HERKES KENDİNDEN BİR ŞEY BULUYOR
50 yaşındaki emekli Güler Güldoğan, uzun yıllar Almanya’da yaşadı. Çocukluğundan beri içinde hep tiyatro aşkı olduğunu anlatan Gülman, “8 yıldır Özdere’de oturuyorum. Tiyatro aşkım ilkokuldan bu yana devam ediyordu. Almanya’da da tiyatro oynuyordum. İki yıldır Ürkmez Kadın Tiyatrosu’ndayım. Kadınların hissettiklerini ancak biz bilebiliyoruz. Hepimizin yaşadığı bir dönem var. Bu oyunun bir yerinde herkes kendini buluyor” dedi.

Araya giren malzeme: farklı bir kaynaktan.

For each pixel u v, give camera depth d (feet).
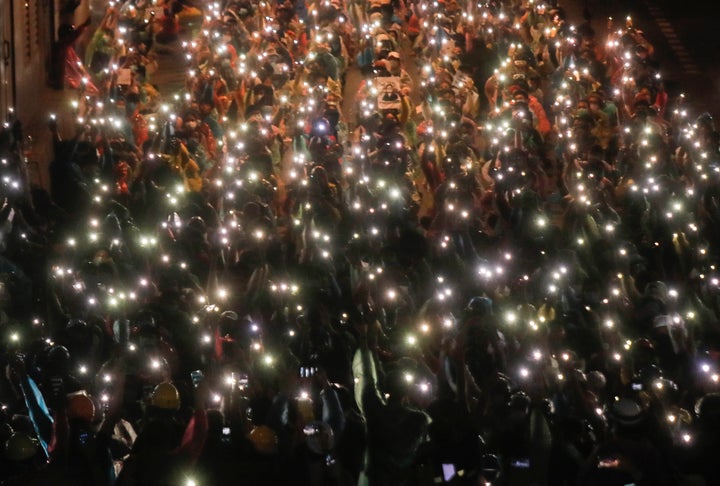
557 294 58.23
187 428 39.22
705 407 38.73
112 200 71.56
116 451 42.83
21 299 57.21
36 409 42.01
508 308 55.16
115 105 93.86
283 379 43.21
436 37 111.65
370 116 92.43
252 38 109.81
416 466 39.96
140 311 52.70
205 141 86.94
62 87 110.22
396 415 40.63
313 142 85.51
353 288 57.98
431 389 46.96
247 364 46.52
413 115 96.58
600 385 47.65
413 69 117.91
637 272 61.93
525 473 40.24
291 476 39.01
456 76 102.42
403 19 124.88
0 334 51.16
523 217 68.33
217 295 55.52
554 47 113.19
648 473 37.37
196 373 45.93
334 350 49.90
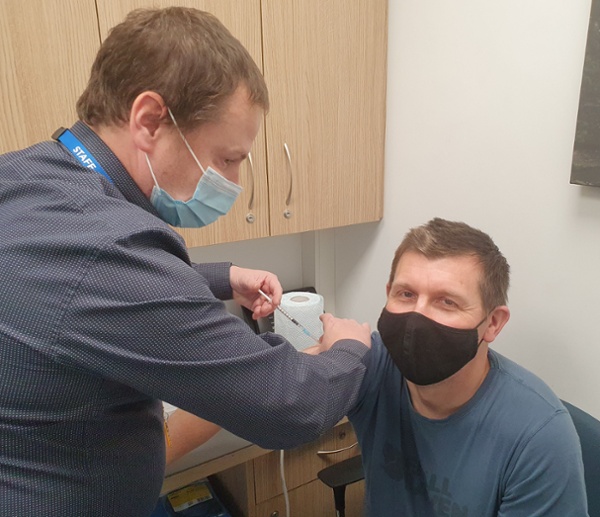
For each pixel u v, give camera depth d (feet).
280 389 2.17
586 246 3.73
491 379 3.07
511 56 4.05
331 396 2.40
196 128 2.26
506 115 4.17
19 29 3.50
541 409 2.91
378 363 3.53
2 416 2.00
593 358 3.81
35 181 2.06
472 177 4.58
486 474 2.96
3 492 2.06
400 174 5.44
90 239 1.87
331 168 5.27
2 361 1.92
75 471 2.19
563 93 3.71
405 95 5.19
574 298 3.88
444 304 2.91
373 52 5.21
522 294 4.30
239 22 4.36
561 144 3.78
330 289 6.89
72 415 2.08
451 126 4.71
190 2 4.08
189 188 2.47
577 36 3.56
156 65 2.10
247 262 6.47
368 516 3.61
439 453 3.14
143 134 2.21
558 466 2.77
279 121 4.82
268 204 4.98
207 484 6.17
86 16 3.70
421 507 3.29
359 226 6.22
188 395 2.05
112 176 2.30
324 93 5.01
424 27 4.82
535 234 4.10
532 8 3.84
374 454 3.46
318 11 4.76
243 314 6.05
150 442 2.51
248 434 2.23
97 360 1.91
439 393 3.09
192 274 2.09
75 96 3.79
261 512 5.63
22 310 1.88
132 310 1.88
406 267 3.02
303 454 5.65
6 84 3.53
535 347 4.25
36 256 1.87
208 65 2.12
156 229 2.04
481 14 4.24
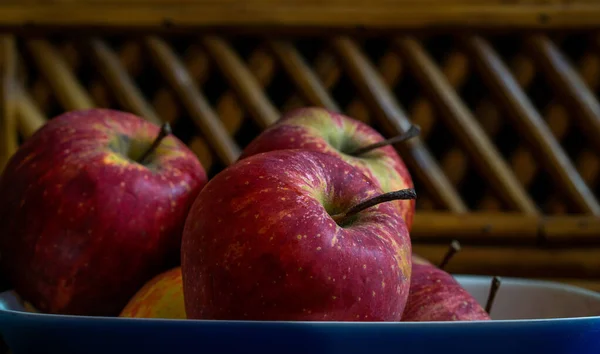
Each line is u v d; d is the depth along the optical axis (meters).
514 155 0.88
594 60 0.86
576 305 0.49
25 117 0.82
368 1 0.84
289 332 0.37
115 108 0.87
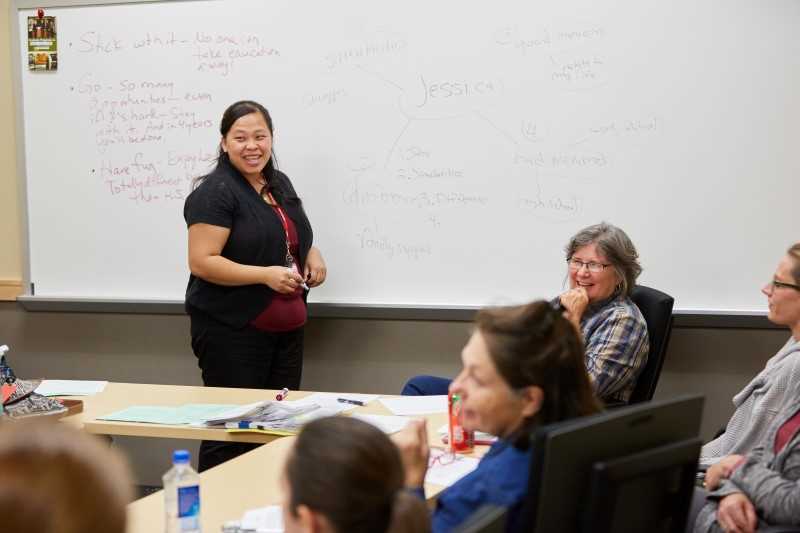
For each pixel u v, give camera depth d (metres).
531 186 3.34
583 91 3.28
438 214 3.41
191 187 3.57
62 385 2.83
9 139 3.68
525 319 1.42
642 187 3.27
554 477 1.23
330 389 3.57
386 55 3.39
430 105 3.38
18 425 0.69
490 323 1.44
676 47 3.21
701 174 3.23
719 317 3.23
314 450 1.06
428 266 3.44
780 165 3.19
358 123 3.43
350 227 3.47
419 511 1.07
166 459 3.75
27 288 3.72
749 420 2.23
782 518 1.88
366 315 3.46
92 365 3.74
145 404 2.57
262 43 3.47
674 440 1.42
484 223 3.38
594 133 3.29
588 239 2.76
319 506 1.04
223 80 3.51
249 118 3.10
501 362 1.40
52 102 3.63
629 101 3.25
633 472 1.28
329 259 3.50
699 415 1.46
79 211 3.66
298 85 3.46
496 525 1.08
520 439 1.40
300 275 3.22
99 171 3.63
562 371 1.41
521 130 3.33
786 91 3.16
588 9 3.25
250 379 3.15
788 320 2.21
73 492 0.63
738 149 3.21
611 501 1.25
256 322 3.11
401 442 1.49
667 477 1.40
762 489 1.91
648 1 3.21
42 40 3.61
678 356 3.33
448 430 2.24
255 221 3.12
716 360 3.31
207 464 2.97
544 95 3.30
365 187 3.45
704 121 3.22
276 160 3.48
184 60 3.53
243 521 1.59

63 yaşındaki emekli öğretmen Nigar Ercan ise, “3 çocuğum, 3 de torunum var. 12 yaşındayken Radyo Çocuk Saati’nde başladım bu işe. 1968 yıllarıydı. Suat Taşer, Atilla Erdemi Tunç Soyer de Radyo Çocuk Saati’ndeydi. Mesai arkadaşımdı. Seslendirme yapıyorduk, şarkılar söylüyorduk, radyo tiyatroları oynuyorduk. Evlenene kadar devam ettim ama sahneye hiç çıkmamıştım. 3 yıl önce Özdere’ye geldim. Tiyatroya katıldım. Kendimi birden sahnede buldum. Artık sadece kendimle ilgileniyorum. Sahnedeyken beni izlemeye gelen torunlarıma örnek oluyorum. 8 yaşındaki torunum da benden etkilenip tiyatroya başladı” dedi.
Evli ve iki çocuk annesi Seher Yücel, “Emekliyim. 2 çocuğum var, onları okuttum. Emekli olunca eşimle tatile çıkalım dedik ve eşimle Ürkmez’e geldik. 3 yıldır buradayız. Daha önce hiç tiyatro yapmamıştım. Duyunca kayıt yaptırmak istedim. İyi ki böyle bir kurs açılmış” şeklinde konuştu.